Hospitals are increasingly requiring transparency and value in their device and equipment contracts. For example, hospitals would like to have some idea on where they stand with their peers in terms of price. Knowing what spending level they need to achieve to receive higher discount levels would be enthusiastically embraced. Another option to explore is offering discounts on existing device utilization in exchange for increased access to hospital physicians and procedural areas to demonstrate new products. The hospital understands how innovative products can positively impact patient's lives. Thus the hospitals would prefer to keep physician choice intact in the operating room, however, it can't consistently be to the financial detriment of the hospital. Most hospitals would be open to giving a manufacturer increased access to their surgeons for new products when the manufacturer makes an equal organizational commitment in the form of up front discounts on current products.
A major complaint for hospitals on the equipment side is service. It builds a significant amount of frustration on the part of the hospital. When a hospital's 20 month old CT Scanner is not covered for the latest software release or each "hard down" incident is a billable event, it creates a scenario where a hospital feels compelled to pay for the software upgrade or each service incident to get the equipment functioning. The willingness of the equipment manufacturer to renegotiate the service components of a contract will help close the trust gap. One factor the hospital will use to judge the reliability of the equipment - and the company - is through the lens of the service contract.
The healthcare landscape has shifted beneath our feet.

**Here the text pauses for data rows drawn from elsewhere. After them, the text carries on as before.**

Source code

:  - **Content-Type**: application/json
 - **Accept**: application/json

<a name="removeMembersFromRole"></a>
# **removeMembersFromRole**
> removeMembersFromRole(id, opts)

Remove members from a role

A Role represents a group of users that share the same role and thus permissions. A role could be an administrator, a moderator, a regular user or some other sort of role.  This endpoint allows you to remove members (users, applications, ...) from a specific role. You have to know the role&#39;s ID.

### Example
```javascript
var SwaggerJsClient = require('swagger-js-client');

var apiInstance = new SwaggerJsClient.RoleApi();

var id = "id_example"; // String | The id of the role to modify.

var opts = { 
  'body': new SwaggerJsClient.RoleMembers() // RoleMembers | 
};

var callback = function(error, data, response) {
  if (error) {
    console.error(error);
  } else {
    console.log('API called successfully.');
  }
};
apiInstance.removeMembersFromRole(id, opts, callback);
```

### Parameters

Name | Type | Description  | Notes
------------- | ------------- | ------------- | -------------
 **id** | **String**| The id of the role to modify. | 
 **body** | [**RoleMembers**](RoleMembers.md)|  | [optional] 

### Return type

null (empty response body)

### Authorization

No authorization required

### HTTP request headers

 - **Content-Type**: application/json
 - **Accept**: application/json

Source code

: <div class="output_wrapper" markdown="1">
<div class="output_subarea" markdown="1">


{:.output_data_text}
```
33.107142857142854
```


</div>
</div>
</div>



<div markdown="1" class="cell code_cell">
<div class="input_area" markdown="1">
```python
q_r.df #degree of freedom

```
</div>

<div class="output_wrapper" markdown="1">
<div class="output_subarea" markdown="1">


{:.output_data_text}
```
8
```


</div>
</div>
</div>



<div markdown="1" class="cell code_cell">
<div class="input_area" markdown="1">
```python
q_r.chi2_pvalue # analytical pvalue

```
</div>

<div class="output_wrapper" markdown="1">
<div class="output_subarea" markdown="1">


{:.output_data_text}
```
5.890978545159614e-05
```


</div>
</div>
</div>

Device and equipment companies who recognize and embrace this shift, proactively build new relationships and value-based programs with their hospital, and continue developing their physician relationships will ultimately become viewed as a trusted partner with the providers in increasing quality and lowing costs for patient care. Only through developing this partner status and level of collaboration with the provider community will a device or equipment company grow and thrive in the new healthcare landscape.